▸ YOUR INSTRUCTIONS
Filter the entries for lines with the word "resources".
Start of SUPPLIED DATA
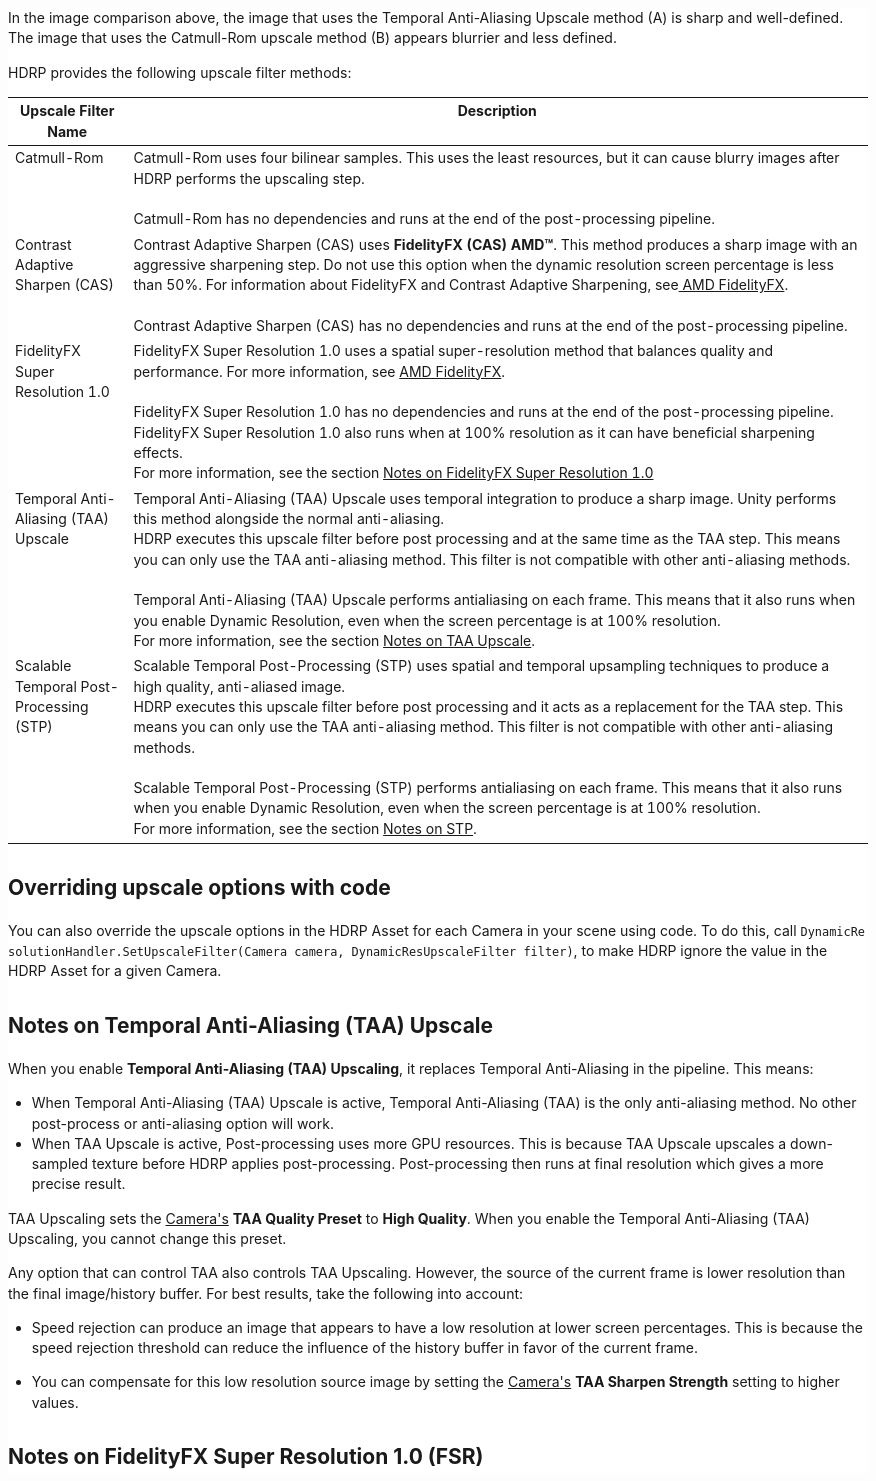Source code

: In the image comparison above, the image that uses the Temporal Anti-Aliasing Upscale method (A) is sharp and well-defined. The image that uses the Catmull-Rom upscale method (B) appears blurrier and less defined.

HDRP provides the following upscale filter methods:

| **Upscale Filter Name**              | Description                                                  |
| ------------------------------------ | ------------------------------------------------------------ |
| Catmull-Rom                          | Catmull-Rom uses four bilinear samples. This uses the least resources, but it can cause blurry images after HDRP performs the upscaling step.<br/><br/> Catmull-Rom has no dependencies and runs at the end of the post-processing pipeline. |
| Contrast Adaptive Sharpen (CAS)      | Contrast Adaptive Sharpen (CAS) uses **FidelityFX (CAS) AMD™**. This method produces a sharp image with an aggressive sharpening step. Do not use this option when the dynamic resolution screen percentage is less than 50%. For information about FidelityFX and Contrast Adaptive Sharpening, see[ AMD FidelityFX](https://www.amd.com/en/technologies/radeon-software-fidelityfx).<br/><br/> Contrast Adaptive Sharpen (CAS) has no dependencies and runs at the end of the post-processing pipeline. |
| FidelityFX Super Resolution 1.0      | FidelityFX Super Resolution 1.0 uses a spatial super-resolution method that balances quality and performance. For more information, see [AMD FidelityFX](https://www.amd.com/en/technologies/radeon-software-fidelityfx).<br/><br/> FidelityFX Super Resolution 1.0 has no dependencies and runs at the end of the post-processing pipeline.<br />FidelityFX Super Resolution 1.0 also runs when at 100% resolution as it can have beneficial sharpening effects.  <br />For more information, see the section [Notes on FidelityFX Super Resolution 1.0](Dynamic-Resolution.md#notes-on-fidelityfx-super-resolution-1.0-(FSR))|
| Temporal Anti-Aliasing (TAA) Upscale | Temporal Anti-Aliasing (TAA) Upscale uses temporal integration to produce a sharp image. Unity performs this method alongside the normal anti-aliasing.<br />HDRP executes this upscale filter before post processing and at the same time as the TAA step. This means you can only use the TAA anti-aliasing method. This filter is not compatible with other anti-aliasing methods. <br /><br/>Temporal Anti-Aliasing (TAA) Upscale performs antialiasing on each frame. This means that it also runs when you enable Dynamic Resolution, even when the screen percentage is at 100% resolution. <br />For more information, see the section [Notes on TAA Upscale](Dynamic-Resolution.md#Notes). |
| Scalable Temporal Post-Processing (STP) | Scalable Temporal Post-Processing (STP) uses spatial and temporal upsampling techniques to produce a high quality, anti-aliased image.<br />HDRP executes this upscale filter before post processing and it acts as a replacement for the TAA step. This means you can only use the TAA anti-aliasing method. This filter is not compatible with other anti-aliasing methods. <br /><br/>Scalable Temporal Post-Processing (STP) performs antialiasing on each frame. This means that it also runs when you enable Dynamic Resolution, even when the screen percentage is at 100% resolution. <br />For more information, see the section [Notes on STP](Dynamic-Resolution.md#Notes). |

## Overriding upscale options with code

You can also override the upscale options in the HDRP Asset for each Camera in your scene using code. To do this, call `DynamicResolutionHandler.SetUpscaleFilter(Camera camera, DynamicResUpscaleFilter filter)`, to make HDRP ignore the value in the HDRP Asset for a given Camera.

<a name="TAA_Notes"></a>

## Notes on Temporal Anti-Aliasing (TAA) Upscale

When you enable **Temporal Anti-Aliasing (TAA) Upscaling**, it replaces Temporal Anti-Aliasing in the pipeline. This means:

- When Temporal Anti-Aliasing (TAA) Upscale  is active, Temporal Anti-Aliasing (TAA) is the only anti-aliasing method. No other post-process or anti-aliasing option will work.
- When TAA Upscale is active, Post-processing uses more GPU resources. This is because TAA Upscale upscales a down-sampled texture before HDRP applies post-processing. Post-processing then runs at final resolution which gives a more precise result.

TAA Upscaling sets the [Camera's](HDRP-Camera.md) **TAA Quality Preset** to **High Quality**. When you enable the Temporal Anti-Aliasing (TAA) Upscaling, you cannot change this preset.

Any option that can control TAA also controls TAA Upscaling. However, the source of the current frame is lower resolution than the final image/history buffer. For best results, take the following into account:

- Speed rejection can produce an image that appears to have a low resolution at lower screen percentages. This is because the speed rejection threshold can reduce the influence of the history buffer in favor of the current frame.

- You can compensate for this low resolution source image by setting the [Camera's](HDRP-Camera.md) **TAA Sharpen Strength** setting to higher values.

<a name="FSR_Notes"></a>

## Notes on FidelityFX Super Resolution 1.0 (FSR)
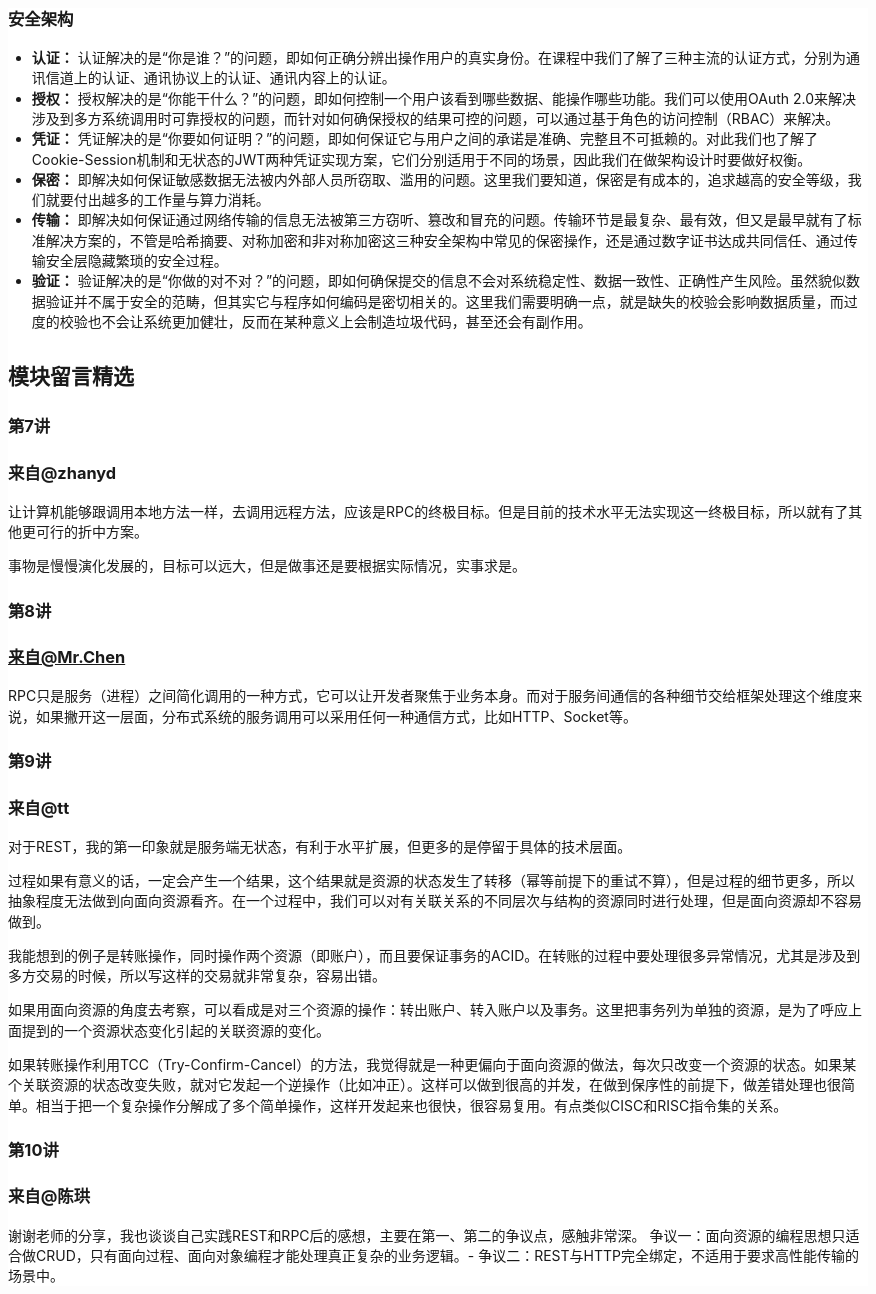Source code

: ### 安全架构

* **认证：** 认证解决的是“你是谁？”的问题，即如何正确分辨出操作用户的真实身份。在课程中我们了解了三种主流的认证方式，分别为通讯信道上的认证、通讯协议上的认证、通讯内容上的认证。
* **授权：** 授权解决的是“你能干什么？”的问题，即如何控制一个用户该看到哪些数据、能操作哪些功能。我们可以使用OAuth 2.0来解决涉及到多方系统调用时可靠授权的问题，而针对如何确保授权的结果可控的问题，可以通过基于角色的访问控制（RBAC）来解决。
* **凭证：** 凭证解决的是“你要如何证明？”的问题，即如何保证它与用户之间的承诺是准确、完整且不可抵赖的。对此我们也了解了Cookie-Session机制和无状态的JWT两种凭证实现方案，它们分别适用于不同的场景，因此我们在做架构设计时要做好权衡。
* **保密：** 即解决如何保证敏感数据无法被内外部人员所窃取、滥用的问题。这里我们要知道，保密是有成本的，追求越高的安全等级，我们就要付出越多的工作量与算力消耗。
* **传输：** 即解决如何保证通过网络传输的信息无法被第三方窃听、篡改和冒充的问题。传输环节是最复杂、最有效，但又是最早就有了标准解决方案的，不管是哈希摘要、对称加密和非对称加密这三种安全架构中常见的保密操作，还是通过数字证书达成共同信任、通过传输安全层隐藏繁琐的安全过程。
* **验证：** 验证解决的是“你做的对不对？”的问题，即如何确保提交的信息不会对系统稳定性、数据一致性、正确性产生风险。虽然貌似数据验证并不属于安全的范畴，但其实它与程序如何编码是密切相关的。这里我们需要明确一点，就是缺失的校验会影响数据质量，而过度的校验也不会让系统更加健壮，反而在某种意义上会制造垃圾代码，甚至还会有副作用。

## 模块留言精选

### 第7讲

### 来自@zhanyd

让计算机能够跟调用本地方法一样，去调用远程方法，应该是RPC的终极目标。但是目前的技术水平无法实现这一终极目标，所以就有了其他更可行的折中方案。

事物是慢慢演化发展的，目标可以远大，但是做事还是要根据实际情况，实事求是。

### 第8讲

### 来自@Mr.Chen

RPC只是服务（进程）之间简化调用的一种方式，它可以让开发者聚焦于业务本身。而对于服务间通信的各种细节交给框架处理这个维度来说，如果撇开这一层面，分布式系统的服务调用可以采用任何一种通信方式，比如HTTP、Socket等。

### 第9讲

### 来自@tt

对于REST，我的第一印象就是服务端无状态，有利于水平扩展，但更多的是停留于具体的技术层面。

过程如果有意义的话，一定会产生一个结果，这个结果就是资源的状态发生了转移（幂等前提下的重试不算），但是过程的细节更多，所以抽象程度无法做到向面向资源看齐。在一个过程中，我们可以对有关联关系的不同层次与结构的资源同时进行处理，但是面向资源却不容易做到。

我能想到的例子是转账操作，同时操作两个资源（即账户），而且要保证事务的ACID。在转账的过程中要处理很多异常情况，尤其是涉及到多方交易的时候，所以写这样的交易就非常复杂，容易出错。

如果用面向资源的角度去考察，可以看成是对三个资源的操作：转出账户、转入账户以及事务。这里把事务列为单独的资源，是为了呼应上面提到的一个资源状态变化引起的关联资源的变化。

如果转账操作利用TCC（Try-Confirm-Cancel）的方法，我觉得就是一种更偏向于面向资源的做法，每次只改变一个资源的状态。如果某个关联资源的状态改变失败，就对它发起一个逆操作（比如冲正）。这样可以做到很高的并发，在做到保序性的前提下，做差错处理也很简单。相当于把一个复杂操作分解成了多个简单操作，这样开发起来也很快，很容易复用。有点类似CISC和RISC指令集的关系。

### 第10讲

### 来自@陈珙

谢谢老师的分享，我也谈谈自己实践REST和RPC后的感想，主要在第一、第二的争议点，感触非常深。
争议一：面向资源的编程思想只适合做CRUD，只有面向过程、面向对象编程才能处理真正复杂的业务逻辑。- 争议二：REST与HTTP完全绑定，不适用于要求高性能传输的场景中。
End of SUPPLIED DATA
▸ RESULT OF THIS EXERCISE
| Catmull-Rom                          | Catmull-Rom uses four bilinear samples. This uses the least resources, but it can cause blurry images after HDRP performs the upscaling step.<br/><br/> Catmull-Rom has no dependencies and runs at the end of the post-processing pipeline. |
- When TAA Upscale is active, Post-processing uses more GPU resources. This is because TAA Upscale upscales a down-sampled texture before HDRP applies post-processing. Post-processing then runs at final resolution which gives a more precise result.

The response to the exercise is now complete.